What this task involves » Every record here needs to be duplicated exactly.

Input records »
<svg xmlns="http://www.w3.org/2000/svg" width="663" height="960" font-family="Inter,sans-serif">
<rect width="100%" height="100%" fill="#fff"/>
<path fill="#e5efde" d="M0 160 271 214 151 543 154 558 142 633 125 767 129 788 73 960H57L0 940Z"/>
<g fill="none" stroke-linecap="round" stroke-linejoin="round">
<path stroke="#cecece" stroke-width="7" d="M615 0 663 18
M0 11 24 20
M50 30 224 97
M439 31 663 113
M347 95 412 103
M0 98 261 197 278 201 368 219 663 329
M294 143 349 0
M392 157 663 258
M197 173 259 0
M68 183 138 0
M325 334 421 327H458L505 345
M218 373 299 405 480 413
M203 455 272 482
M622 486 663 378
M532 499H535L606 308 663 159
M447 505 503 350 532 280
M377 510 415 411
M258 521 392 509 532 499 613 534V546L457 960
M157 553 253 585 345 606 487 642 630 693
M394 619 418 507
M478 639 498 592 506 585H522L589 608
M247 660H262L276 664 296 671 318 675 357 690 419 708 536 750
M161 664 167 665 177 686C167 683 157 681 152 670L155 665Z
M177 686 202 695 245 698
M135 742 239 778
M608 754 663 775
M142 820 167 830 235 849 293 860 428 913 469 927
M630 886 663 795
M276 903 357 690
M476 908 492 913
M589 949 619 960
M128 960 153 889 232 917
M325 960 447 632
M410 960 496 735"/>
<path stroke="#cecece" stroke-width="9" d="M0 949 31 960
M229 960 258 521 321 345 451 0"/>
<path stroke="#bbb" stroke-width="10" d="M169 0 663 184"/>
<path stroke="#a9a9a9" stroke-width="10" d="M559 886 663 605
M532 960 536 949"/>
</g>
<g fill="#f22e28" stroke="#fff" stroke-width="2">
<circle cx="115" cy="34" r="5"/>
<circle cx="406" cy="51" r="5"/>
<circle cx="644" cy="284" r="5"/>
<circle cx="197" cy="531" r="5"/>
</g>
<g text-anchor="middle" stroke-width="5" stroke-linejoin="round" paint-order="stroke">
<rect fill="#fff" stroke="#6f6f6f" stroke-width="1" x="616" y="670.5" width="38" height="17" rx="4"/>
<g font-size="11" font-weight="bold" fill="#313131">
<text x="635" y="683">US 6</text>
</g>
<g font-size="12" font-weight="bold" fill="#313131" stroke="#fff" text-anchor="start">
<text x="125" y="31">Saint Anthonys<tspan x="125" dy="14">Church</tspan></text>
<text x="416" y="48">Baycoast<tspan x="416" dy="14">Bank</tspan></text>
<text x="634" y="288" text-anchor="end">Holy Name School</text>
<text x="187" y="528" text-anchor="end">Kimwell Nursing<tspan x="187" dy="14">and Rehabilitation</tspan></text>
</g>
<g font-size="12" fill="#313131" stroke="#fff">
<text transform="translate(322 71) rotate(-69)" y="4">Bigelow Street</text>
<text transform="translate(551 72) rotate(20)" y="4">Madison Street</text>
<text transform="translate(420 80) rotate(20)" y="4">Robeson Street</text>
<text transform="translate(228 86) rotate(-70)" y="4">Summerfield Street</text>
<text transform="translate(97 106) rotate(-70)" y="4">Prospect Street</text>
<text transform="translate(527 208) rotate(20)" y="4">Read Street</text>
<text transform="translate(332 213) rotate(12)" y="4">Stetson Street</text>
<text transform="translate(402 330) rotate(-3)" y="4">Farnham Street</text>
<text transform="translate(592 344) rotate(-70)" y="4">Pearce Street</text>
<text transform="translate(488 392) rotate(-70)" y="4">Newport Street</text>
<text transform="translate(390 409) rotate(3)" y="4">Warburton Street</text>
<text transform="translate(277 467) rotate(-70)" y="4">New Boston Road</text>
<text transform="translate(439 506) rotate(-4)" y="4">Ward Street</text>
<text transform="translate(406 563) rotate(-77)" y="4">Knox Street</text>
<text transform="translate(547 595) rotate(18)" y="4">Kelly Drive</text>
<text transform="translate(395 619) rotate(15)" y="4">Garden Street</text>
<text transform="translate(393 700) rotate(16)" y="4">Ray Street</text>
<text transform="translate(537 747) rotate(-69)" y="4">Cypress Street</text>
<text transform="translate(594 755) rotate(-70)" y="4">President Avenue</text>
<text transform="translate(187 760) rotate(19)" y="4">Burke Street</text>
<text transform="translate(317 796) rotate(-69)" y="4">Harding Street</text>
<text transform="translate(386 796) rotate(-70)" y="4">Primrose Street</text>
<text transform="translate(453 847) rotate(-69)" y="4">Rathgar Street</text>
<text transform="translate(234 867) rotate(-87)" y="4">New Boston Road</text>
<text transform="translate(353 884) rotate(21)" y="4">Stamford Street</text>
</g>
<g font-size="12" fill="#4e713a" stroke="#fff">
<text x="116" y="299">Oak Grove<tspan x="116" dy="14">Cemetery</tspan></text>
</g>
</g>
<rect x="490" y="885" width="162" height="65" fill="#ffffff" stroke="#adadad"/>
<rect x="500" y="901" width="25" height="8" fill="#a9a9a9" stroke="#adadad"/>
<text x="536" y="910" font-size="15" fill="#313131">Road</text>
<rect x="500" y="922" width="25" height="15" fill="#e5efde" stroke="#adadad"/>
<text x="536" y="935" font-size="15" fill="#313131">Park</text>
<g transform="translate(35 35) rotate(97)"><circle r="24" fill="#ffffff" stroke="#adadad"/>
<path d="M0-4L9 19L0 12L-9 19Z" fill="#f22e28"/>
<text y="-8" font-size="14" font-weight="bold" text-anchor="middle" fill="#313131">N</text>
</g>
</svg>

Response to the exercise »
<svg xmlns="http://www.w3.org/2000/svg" width="663" height="960" font-family="Inter,sans-serif">
<rect width="100%" height="100%" fill="#fff"/>
<path fill="#e5efde" d="M0 160 271 214 151 543 154 558 142 633 125 767 129 788 73 960H57L0 940Z"/>
<g fill="none" stroke-linecap="round" stroke-linejoin="round">
<path stroke="#cecece" stroke-width="7" d="M615 0 663 18
M0 11 24 20
M50 30 224 97
M439 31 663 113
M347 95 412 103
M0 98 261 197 278 201 368 219 663 329
M294 143 349 0
M392 157 663 258
M197 173 259 0
M68 183 138 0
M325 334 421 327H458L505 345
M218 373 299 405 480 413
M203 455 272 482
M622 486 663 378
M532 499H535L606 308 663 159
M447 505 503 350 532 280
M377 510 415 411
M258 521 392 509 532 499 613 534V546L457 960
M157 553 253 585 345 606 487 642 630 693
M394 619 418 507
M478 639 498 592 506 585H522L589 608
M247 660H262L276 664 296 671 318 675 357 690 419 708 536 750
M161 664 167 665 177 686C167 683 157 681 152 670L155 665Z
M177 686 202 695 245 698
M135 742 239 778
M608 754 663 775
M142 820 167 830 235 849 293 860 428 913 469 927
M630 886 663 795
M276 903 357 690
M476 908 492 913
M589 949 619 960
M128 960 153 889 232 917
M325 960 447 632
M410 960 496 735"/>
<path stroke="#cecece" stroke-width="9" d="M0 949 31 960
M229 960 258 521 321 345 451 0"/>
<path stroke="#bbb" stroke-width="10" d="M169 0 663 184"/>
<path stroke="#a9a9a9" stroke-width="10" d="M559 886 663 605
M532 960 536 949"/>
</g>
<g fill="#f22e28" stroke="#fff" stroke-width="2">
<circle cx="115" cy="34" r="5"/>
<circle cx="406" cy="51" r="5"/>
<circle cx="644" cy="284" r="5"/>
<circle cx="197" cy="531" r="5"/>
</g>
<g text-anchor="middle" stroke-width="5" stroke-linejoin="round" paint-order="stroke">
<rect fill="#fff" stroke="#6f6f6f" stroke-width="1" x="616" y="670.5" width="38" height="17" rx="4"/>
<g font-size="11" font-weight="bold" fill="#313131">
<text x="635" y="683">US 6</text>
</g>
<g font-size="12" font-weight="bold" fill="#313131" stroke="#fff" text-anchor="start">
<text x="125" y="31">Saint Anthonys<tspan x="125" dy="14">Church</tspan></text>
<text x="416" y="48">Baycoast<tspan x="416" dy="14">Bank</tspan></text>
<text x="634" y="288" text-anchor="end">Holy Name School</text>
<text x="187" y="528" text-anchor="end">Kimwell Nursing<tspan x="187" dy="14">and Rehabilitation</tspan></text>
</g>
<g font-size="12" fill="#313131" stroke="#fff">
<text transform="translate(322 71) rotate(-69)" y="4">Bigelow Street</text>
<text transform="translate(551 72) rotate(20)" y="4">Madison Street</text>
<text transform="translate(420 80) rotate(20)" y="4">Robeson Street</text>
<text transform="translate(228 86) rotate(-70)" y="4">Summerfield Street</text>
<text transform="translate(97 106) rotate(-70)" y="4">Prospect Street</text>
<text transform="translate(527 208) rotate(20)" y="4">Read Street</text>
<text transform="translate(332 213) rotate(12)" y="4">Stetson Street</text>
<text transform="translate(402 330) rotate(-3)" y="4">Farnham Street</text>
<text transform="translate(592 344) rotate(-70)" y="4">Pearce Street</text>
<text transform="translate(488 392) rotate(-70)" y="4">Newport Street</text>
<text transform="translate(390 409) rotate(3)" y="4">Warburton Street</text>
<text transform="translate(277 467) rotate(-70)" y="4">New Boston Road</text>
<text transform="translate(439 506) rotate(-4)" y="4">Ward Street</text>
<text transform="translate(406 563) rotate(-77)" y="4">Knox Street</text>
<text transform="translate(547 595) rotate(18)" y="4">Kelly Drive</text>
<text transform="translate(395 619) rotate(15)" y="4">Garden Street</text>
<text transform="translate(393 700) rotate(16)" y="4">Ray Street</text>
<text transform="translate(537 747) rotate(-69)" y="4">Cypress Street</text>
<text transform="translate(594 755) rotate(-70)" y="4">President Avenue</text>
<text transform="translate(187 760) rotate(19)" y="4">Burke Street</text>
<text transform="translate(317 796) rotate(-69)" y="4">Harding Street</text>
<text transform="translate(386 796) rotate(-70)" y="4">Primrose Street</text>
<text transform="translate(453 847) rotate(-69)" y="4">Rathgar Street</text>
<text transform="translate(234 867) rotate(-87)" y="4">New Boston Road</text>
<text transform="translate(353 884) rotate(21)" y="4">Stamford Street</text>
</g>
<g font-size="12" fill="#4e713a" stroke="#fff">
<text x="116" y="299">Oak Grove<tspan x="116" dy="14">Cemetery</tspan></text>
</g>
</g>
<rect x="490" y="885" width="162" height="65" fill="#ffffff" stroke="#adadad"/>
<rect x="500" y="901" width="25" height="8" fill="#a9a9a9" stroke="#adadad"/>
<text x="536" y="910" font-size="15" fill="#313131">Road</text>
<rect x="500" y="922" width="25" height="15" fill="#e5efde" stroke="#adadad"/>
<text x="536" y="935" font-size="15" fill="#313131">Park</text>
<g transform="translate(35 35) rotate(97)"><circle r="24" fill="#ffffff" stroke="#adadad"/>
<path d="M0-4L9 19L0 12L-9 19Z" fill="#f22e28"/>
<text y="-8" font-size="14" font-weight="bold" text-anchor="middle" fill="#313131">N</text>
</g>
</svg>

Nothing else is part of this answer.